懊死的!他一手护着头奔到马路边,正好拦下一辆空车离开。
“何骏”雅雅本想追过来,却怕大雨将她一身漂亮的洋装给毁了,只能站在门口,不甘心地看着他离开。
何骏用双手捂住了脸,似乎还不能从自己的想法中回神,他到底怎么了?该不会已对那小女人动了真感情?
不,绝不会,他并不缺女人,而她又这么倔强,并不是他喜欢的类型。
“先生,你到底要去哪儿?”司机等了半天却不见他回应。
“去”他想了想,便吩咐司机直接开到“乔立”他打算就在公司打个小盹。
来到办公室里附设的休息室,他稍作休憩,直到天亮了,便直接梳洗更衣,开始办公。
一整天下来,他的私人电话响不停,几乎全是雅雅打来的,让他烦郁不已,最后不得不吩咐秘书截下她的电话,这才稍得安宁。
可不一会儿,电话又猛地响起,他烦闷地接起后,立刻听出是美国分公司的杰瑞来电“喂?是杰瑞吗?”

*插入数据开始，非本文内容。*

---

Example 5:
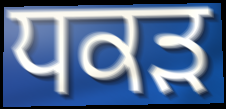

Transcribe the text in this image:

ਧਕੜ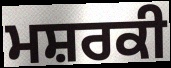
ਮਸ਼ਰਕੀ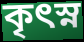
কৃৎস্ন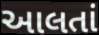
આલતાં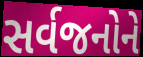
સર્વજનોને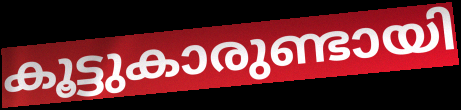
കൂട്ടുകാരുണ്ടായിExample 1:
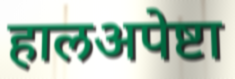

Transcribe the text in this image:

हालअपेष्टा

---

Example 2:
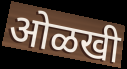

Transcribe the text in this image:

ओळखी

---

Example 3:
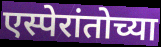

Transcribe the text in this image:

एस्पेरांतोच्या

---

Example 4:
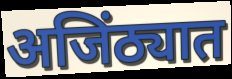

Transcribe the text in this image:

अजिंठ्यात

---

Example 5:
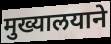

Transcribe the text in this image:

मुख्यालयानेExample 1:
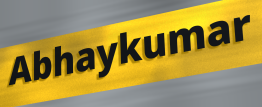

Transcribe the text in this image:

Abhaykumar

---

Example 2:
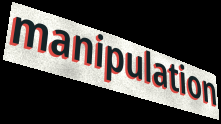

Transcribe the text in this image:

manipulation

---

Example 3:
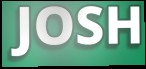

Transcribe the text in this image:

JOSH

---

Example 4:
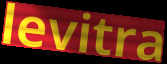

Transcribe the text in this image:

levitra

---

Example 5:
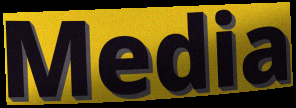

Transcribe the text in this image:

Media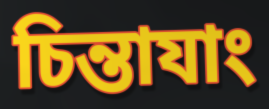
চিন্তাযাং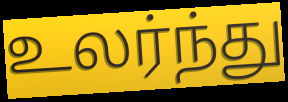
உலர்ந்துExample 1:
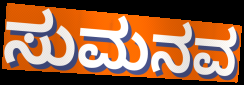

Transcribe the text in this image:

ಸುಮನವ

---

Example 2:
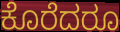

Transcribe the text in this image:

ಕೊರೆದರೂ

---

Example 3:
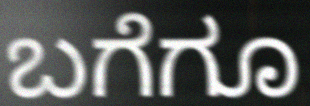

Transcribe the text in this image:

ಬಗೆಗೂ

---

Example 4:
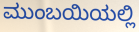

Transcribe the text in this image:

ಮುಂಬಯಿಯಲ್ಲಿ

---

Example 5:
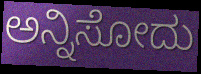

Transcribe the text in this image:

ಅನ್ನಿಸೋದು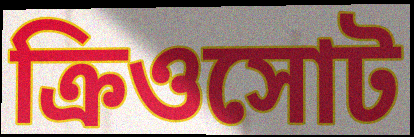
ক্রিওসোটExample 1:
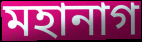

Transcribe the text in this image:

মহানাগ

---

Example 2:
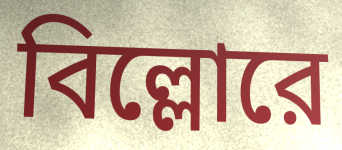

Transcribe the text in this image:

বিল্লোরে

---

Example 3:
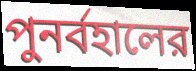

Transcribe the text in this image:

পুনর্বহালের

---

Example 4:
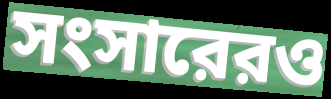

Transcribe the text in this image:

সংসারেরও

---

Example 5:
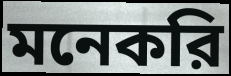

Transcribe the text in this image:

মনেকরি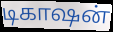
டிகாஷன்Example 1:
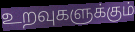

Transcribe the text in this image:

உறவுகளுக்கும்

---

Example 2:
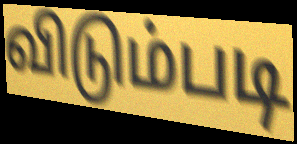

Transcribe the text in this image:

விடும்படி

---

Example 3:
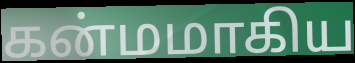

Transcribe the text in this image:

கன்மமாகிய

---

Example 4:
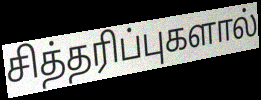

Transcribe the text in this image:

சித்தரிப்புகளால்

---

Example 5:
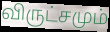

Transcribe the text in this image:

விருட்சமும்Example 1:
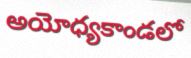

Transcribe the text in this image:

అయోధ్యకాండలో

“谢天谢地!我终于联络到您了,您刚刚电话是不是满线?”杰瑞很急促地问。
“嗯。”何骏揉揉眉心“发生什么事了?”
“美国菲士霸汽车居然用不当的手段抢夺下我们例行的固定订单,这下损失可不小。”杰瑞忧急地说:“我已经尽力挽回了,可是没有用呀!”
何骏瞇起眸“菲士霸?!不就是劳勃的公司吗?是什么时候的事?”
“台湾时间今天凌晨得到的消息,我已费尽唇舌了。”他深怕总裁怪罪他办事不利。
“劳勃跟老爸向来交情不错,他怎么可能这么做?”何骏喃喃自语道。
“这个我就不清楚了。”杰瑞赶紧说。
“算了,你继续从中斡旋,我晚点会找我老爸问问,是不是他与劳勃之间出了什么事?”何骏揉揉眉心。
“是的,我一定会尽力。”杰瑞说完便挂上电话。
何骏之后又打了通电话回老家,接电话的管家却说老爸约了朋友去打球,应该是快回来了。何骏不愿再枯等,于是立刻驱车前往位于天母的老家。
一返回家中,他便对上前迎接的刘管家问道:“我爸回来了吗?”
“先生还没回来,不过应该快了。少爷,好久不见您回来,您坐会儿,我去为您倒杯茶。”刘管家说完,便立刻去为何骏泡了杯热茶过来。
“谢谢。”何骏坐立难安地直往窗外看了又看。
“少爷,你有急事吗?我帮你call老爷。”刘管家于是说。
“不用了。”他还在想该如何面对久未联络的父亲。想想自从他接掌“乔立”之后,几度为了案子的推出与他起了争议,甚至反问父亲:既然这么不信任他,又为何要将公司交给他?该不会是认为这个烂公司就算交到他手中,也不会再有更糟的局面了吧?
为了这句话他和父亲彻底翻脸,已经近半年未曾有过联络了。
如今一遇事就来找他,不知他会用什么样的心态看自己?
越想感觉越不对,他霍然站起身“我不等了。”
“什么?少爷”刘管家一愣。两人正好走到门口,却看见何骏的父亲何威已经回来了。
“阿骏,你来了?有事?”他走进去,脱下外套,刘管家立即上前接过。
“爸我来是想问您有关美国菲士霸总裁劳勃这个人。”他望向何威“据我所知,您和他有几年交情。”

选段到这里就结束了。